Although individual sleep needs vary, the American Academy of Sleep Medicine (AASM) recommends that adults get about 7 to 9 hours of nightly sleep. However, a small percentage of adults are normal short sleepers who routinely obtain less than 6 hours of sleep per night without any complaints of sleep difficulties and no obvious daytime dysfunction.

“This study emphasizes that our need for sleep is a biological requirement, not a personal preference,” says AASM president Dr Timothy Morgenthaler. “Most adults need at least 7 hours of quality sleep each night for optimal health, productivity, and daytime alertness.”
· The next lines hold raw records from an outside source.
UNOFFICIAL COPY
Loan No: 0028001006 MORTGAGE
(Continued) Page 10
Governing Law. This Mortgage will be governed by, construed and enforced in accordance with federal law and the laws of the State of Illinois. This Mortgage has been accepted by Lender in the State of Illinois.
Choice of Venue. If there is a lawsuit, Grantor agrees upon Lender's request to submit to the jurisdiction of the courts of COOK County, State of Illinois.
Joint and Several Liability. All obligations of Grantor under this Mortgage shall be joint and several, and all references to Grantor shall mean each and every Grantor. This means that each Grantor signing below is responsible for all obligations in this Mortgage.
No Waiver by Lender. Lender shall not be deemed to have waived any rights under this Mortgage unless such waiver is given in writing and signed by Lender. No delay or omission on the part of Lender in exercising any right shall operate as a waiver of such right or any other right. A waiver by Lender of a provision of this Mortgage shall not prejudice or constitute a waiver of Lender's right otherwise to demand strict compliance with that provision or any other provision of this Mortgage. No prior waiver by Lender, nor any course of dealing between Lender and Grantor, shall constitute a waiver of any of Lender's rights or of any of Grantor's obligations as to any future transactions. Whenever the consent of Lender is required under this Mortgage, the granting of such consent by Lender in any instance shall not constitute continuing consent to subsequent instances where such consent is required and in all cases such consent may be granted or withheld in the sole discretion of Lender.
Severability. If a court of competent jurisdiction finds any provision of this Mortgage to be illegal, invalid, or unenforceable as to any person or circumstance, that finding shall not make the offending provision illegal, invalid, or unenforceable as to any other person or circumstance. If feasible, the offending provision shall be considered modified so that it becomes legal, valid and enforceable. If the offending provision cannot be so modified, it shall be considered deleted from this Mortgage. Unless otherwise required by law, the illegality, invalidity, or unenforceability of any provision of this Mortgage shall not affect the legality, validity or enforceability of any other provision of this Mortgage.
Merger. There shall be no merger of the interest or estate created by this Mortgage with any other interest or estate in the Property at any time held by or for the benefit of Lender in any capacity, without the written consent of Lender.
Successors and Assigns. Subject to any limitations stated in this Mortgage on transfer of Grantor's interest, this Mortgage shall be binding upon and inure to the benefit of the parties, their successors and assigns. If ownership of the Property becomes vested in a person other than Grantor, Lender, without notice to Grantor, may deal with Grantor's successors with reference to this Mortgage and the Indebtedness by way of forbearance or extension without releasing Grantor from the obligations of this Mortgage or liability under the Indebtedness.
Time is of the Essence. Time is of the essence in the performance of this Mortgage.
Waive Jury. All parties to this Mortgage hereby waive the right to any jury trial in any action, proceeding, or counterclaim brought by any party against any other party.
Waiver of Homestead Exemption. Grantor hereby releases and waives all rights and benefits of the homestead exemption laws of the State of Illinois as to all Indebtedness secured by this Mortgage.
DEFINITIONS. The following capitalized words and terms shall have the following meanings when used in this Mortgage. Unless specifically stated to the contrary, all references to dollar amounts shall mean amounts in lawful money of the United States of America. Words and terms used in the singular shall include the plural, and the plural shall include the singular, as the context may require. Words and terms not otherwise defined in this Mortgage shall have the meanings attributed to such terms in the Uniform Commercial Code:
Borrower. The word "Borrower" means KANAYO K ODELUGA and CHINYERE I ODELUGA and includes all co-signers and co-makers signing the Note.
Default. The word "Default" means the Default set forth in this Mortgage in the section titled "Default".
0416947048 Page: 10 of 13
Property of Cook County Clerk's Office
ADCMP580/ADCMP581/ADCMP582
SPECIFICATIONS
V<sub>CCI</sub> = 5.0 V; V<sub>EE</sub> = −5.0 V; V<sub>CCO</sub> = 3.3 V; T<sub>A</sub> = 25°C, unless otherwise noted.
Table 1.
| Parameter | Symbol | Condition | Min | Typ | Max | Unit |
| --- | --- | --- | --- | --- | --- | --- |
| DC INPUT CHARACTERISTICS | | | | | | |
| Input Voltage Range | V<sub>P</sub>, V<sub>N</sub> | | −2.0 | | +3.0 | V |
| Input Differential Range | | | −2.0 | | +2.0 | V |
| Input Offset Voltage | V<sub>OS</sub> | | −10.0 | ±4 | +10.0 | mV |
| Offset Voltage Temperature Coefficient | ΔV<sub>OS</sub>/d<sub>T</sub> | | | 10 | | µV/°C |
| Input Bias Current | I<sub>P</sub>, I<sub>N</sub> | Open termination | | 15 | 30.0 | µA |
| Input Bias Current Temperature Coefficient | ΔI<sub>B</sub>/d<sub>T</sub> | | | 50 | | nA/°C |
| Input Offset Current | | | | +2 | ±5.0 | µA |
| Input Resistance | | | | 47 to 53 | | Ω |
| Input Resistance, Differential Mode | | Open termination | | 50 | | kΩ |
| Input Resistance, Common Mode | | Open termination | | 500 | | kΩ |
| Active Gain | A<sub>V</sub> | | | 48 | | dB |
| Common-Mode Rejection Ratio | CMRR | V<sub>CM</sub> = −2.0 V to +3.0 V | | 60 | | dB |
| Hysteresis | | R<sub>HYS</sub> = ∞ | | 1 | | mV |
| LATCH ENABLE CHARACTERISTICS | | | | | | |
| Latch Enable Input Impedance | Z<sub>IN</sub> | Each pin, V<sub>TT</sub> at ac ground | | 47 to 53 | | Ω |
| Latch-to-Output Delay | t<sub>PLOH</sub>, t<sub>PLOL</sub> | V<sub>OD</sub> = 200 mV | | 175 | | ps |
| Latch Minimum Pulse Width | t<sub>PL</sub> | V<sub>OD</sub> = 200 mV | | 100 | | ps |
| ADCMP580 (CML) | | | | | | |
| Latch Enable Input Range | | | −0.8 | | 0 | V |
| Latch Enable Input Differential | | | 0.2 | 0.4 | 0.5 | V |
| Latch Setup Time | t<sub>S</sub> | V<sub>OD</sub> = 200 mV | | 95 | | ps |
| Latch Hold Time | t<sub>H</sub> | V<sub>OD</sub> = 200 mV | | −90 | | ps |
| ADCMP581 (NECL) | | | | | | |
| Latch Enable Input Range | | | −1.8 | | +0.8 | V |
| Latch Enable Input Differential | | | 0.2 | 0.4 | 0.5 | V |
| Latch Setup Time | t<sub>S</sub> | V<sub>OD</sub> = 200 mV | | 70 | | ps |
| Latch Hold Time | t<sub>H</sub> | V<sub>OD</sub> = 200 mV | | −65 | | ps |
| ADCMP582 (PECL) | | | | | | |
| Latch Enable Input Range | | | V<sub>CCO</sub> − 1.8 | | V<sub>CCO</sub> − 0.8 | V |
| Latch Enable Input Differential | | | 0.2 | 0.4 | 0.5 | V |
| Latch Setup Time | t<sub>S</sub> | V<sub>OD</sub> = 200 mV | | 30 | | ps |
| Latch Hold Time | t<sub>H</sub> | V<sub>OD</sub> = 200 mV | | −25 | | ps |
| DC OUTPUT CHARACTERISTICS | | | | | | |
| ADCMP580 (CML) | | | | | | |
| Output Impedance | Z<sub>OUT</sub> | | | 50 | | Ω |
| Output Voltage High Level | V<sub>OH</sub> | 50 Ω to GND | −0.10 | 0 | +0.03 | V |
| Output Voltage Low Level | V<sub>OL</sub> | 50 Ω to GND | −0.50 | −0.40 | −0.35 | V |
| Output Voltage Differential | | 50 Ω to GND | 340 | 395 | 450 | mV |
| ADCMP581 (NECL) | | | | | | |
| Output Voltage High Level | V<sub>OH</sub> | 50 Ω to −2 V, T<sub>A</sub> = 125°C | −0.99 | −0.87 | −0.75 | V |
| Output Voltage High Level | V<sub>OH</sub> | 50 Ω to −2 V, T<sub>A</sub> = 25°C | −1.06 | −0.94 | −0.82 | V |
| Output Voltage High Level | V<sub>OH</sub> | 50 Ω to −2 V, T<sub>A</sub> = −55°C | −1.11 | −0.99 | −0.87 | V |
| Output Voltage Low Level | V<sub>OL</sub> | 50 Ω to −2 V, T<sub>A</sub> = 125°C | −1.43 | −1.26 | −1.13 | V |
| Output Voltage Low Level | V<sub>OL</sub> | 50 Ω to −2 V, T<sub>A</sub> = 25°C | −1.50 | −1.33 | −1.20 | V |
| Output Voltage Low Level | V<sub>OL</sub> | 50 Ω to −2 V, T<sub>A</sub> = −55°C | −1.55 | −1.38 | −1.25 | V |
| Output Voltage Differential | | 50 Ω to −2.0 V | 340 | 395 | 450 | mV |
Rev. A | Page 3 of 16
According to the AASM, most people who regularly get 6 hours of sleep or less are restricting their sleep and suffer from insufficient sleep syndrome, which occurs when an individual persistently fails to obtain the amount of sleep required to maintain normal levels of alertness and wakefulness. Data from the Centers for Disease Control and Prevention indicate that 28% of US adults report sleeping 6 hours or less in a 24-hour period.